Backed by the USO and SITCPLA unions, over 500 Madrid-based Iberia Express cabin crew staff are set to walk out for ten days of strike action that will begin on August 28th and is scheduled to last until at least September 6th, in order to “unblock the negotiation of the airline’s collective agreement,” according to unions.

As with other airlines, union bosses are demanding a salary review to get pay in line with Spain’s historic inflation and because Iberia Express staff have had their wages frozen for the last seven years.

Like the Ryanair and EasyJet disputes, unions are fighting for pay increases amid an inflation-triggered cost of living crisis combined with worsening working conditions, hours and contracts prompted by the surge in travel after the end of COVID-19 pandemic travel restrictions.

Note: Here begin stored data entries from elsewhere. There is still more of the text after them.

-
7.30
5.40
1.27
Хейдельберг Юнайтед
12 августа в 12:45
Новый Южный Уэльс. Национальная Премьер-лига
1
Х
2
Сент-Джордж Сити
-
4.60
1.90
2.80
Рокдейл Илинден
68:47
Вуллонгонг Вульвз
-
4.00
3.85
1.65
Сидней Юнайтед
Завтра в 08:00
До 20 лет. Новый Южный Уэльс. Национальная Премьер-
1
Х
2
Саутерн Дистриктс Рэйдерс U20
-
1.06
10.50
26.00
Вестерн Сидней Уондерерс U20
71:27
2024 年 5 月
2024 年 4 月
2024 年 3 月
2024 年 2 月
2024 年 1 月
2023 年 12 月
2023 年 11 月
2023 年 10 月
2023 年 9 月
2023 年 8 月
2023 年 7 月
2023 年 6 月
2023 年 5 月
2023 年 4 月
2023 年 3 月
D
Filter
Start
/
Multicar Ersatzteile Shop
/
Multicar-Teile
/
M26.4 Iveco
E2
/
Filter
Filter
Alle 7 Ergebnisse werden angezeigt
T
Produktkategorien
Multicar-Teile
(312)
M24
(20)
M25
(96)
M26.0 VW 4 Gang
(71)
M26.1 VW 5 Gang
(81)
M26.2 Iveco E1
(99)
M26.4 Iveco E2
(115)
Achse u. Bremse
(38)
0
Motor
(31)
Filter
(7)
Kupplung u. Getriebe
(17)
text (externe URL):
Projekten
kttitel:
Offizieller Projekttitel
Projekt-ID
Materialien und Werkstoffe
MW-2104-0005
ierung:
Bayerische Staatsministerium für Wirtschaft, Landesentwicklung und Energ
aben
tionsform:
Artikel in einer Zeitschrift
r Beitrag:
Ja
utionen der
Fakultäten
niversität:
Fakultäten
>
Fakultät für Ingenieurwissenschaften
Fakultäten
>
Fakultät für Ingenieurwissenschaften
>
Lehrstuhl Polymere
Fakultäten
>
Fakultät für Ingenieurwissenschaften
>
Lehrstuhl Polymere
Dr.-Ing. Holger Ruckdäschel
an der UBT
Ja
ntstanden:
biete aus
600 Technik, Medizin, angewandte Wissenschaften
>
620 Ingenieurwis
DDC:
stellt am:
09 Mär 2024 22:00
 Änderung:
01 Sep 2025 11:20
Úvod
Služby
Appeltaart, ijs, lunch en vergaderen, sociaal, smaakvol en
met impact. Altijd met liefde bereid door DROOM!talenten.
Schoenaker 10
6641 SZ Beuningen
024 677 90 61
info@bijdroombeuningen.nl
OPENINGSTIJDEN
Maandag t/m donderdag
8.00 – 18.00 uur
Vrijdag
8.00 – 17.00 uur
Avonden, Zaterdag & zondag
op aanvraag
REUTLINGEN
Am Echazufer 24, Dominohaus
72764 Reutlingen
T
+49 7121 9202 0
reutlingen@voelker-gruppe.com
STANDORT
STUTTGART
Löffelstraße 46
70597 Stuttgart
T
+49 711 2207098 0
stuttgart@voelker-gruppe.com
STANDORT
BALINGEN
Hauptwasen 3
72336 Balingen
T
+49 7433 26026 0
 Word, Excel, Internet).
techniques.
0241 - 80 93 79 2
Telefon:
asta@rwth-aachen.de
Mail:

Many airlines cut staff numbers to try and stay afloat during the pandemic and are now struggling to cope with demand.

READ MORE: Rate of inflation in Spain reaches highest level in 37 years

Unions are also calling for the consolidation of a 6.5 percent salary increase corresponding to 2021 for all staff, the creation of a seniority bonus, and two salary levels with a 11 percent and 4 percent percent increases respectively.

“We are very disappointed with Iberia Express’s management, which showed it doesn’t keep its word and doesn’t respect workers who have struggled to keep the company afloat,” unions said in a statement.

READ MORE: Airport chaos in Europe: What are your rights if flights are delayed or cancelled?

Iberia Express representatives described the proposed strike action as “incomprehensible” and reinforced that negotiations are ongoing.

“We’re confident the strike can be avoided and that we can keep talking to guarantee stability and offer a good service to our customers,” Iberia Express management said in response. 

Iberia Express connects Madrid with 40 cities across Europe. Unless an agreement is made between employers and unions, flights could be affected on August 28th, 29th, 30th, and 31st, and September 1st, 2nd, 3rd, 4th, 5th, and 6th.